Pour les affections de longue durée, on en revient au débat sur le caractère chronique de la maladie de Lyme. Il est vrai que les personnes qui ont été traitées trop tard, notamment pour des formes neurologiques, peuvent conserver des séquelles pendant longtemps et dans ces cas-là, il ne serait pas aberrant de prévoir des indemnisations ou des aménagements des postes de travail. Ces cas restent rares. Une étude réalisée au Danemark montre que les personnes traitées finissent par guérir, mais cela est d'autant plus long qu'elles ont été prises en charge tardivement.

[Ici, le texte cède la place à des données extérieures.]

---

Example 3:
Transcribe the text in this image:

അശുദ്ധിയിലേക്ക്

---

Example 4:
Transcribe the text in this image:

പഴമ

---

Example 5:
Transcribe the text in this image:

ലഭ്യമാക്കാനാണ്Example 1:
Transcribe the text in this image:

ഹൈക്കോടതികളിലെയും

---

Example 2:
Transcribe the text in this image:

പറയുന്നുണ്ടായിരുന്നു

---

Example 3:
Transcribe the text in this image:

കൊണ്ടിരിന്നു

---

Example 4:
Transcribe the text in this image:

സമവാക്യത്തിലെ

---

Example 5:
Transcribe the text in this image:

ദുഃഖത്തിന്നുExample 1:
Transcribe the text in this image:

Je rejoins Christian Perronne : la plupart du temps les patients ne se rappellent pas avoir été piqués. Il ne faut donc pas faire de la piqûre de tique un critère obligatoire des diagnostics de la maladie de Lyme.

Des études américaines, reposant sur des grosses bases de données, prouvent que les patients qui reçoivent des traitements alternatifs ont plus de chances d'être admis aux urgences dans les semaines qui suivent ! Une autre étude très importante, parue dans le Journal of the American Medical Association, illustrait les catastrophes dues aux erreurs de diagnostic. Trois patients atteints de lymphome ou de sclérose en plaques, avaient été maintenus pendant des mois dans le circuit des Lyme doctors qui changeaient les traitements, à mesure que la situation du patient s'aggravait jusqu'à ce qu'un autre médecin repose la question du diagnostic. Mais il était trop tard !

Le rapprochement avec la syphilis est intéressant. La bactérie provoquant la syphilis et la leptospirose sont les bactéries les plus proches de la Borrelia, que l'on peut rencontrer en France. Toutes les deux ne sélectionnent pas de résistance et la pénicilline est aussi efficace en 2019 qu'en 1940. Ensuite si ces maladies sont bien traitées, les bactéries meurent et la maladie ne dégénère pas sous une forme chronique. Cette comparaison devrait plutôt nous rassurer à l'égard de la maladie de Lyme.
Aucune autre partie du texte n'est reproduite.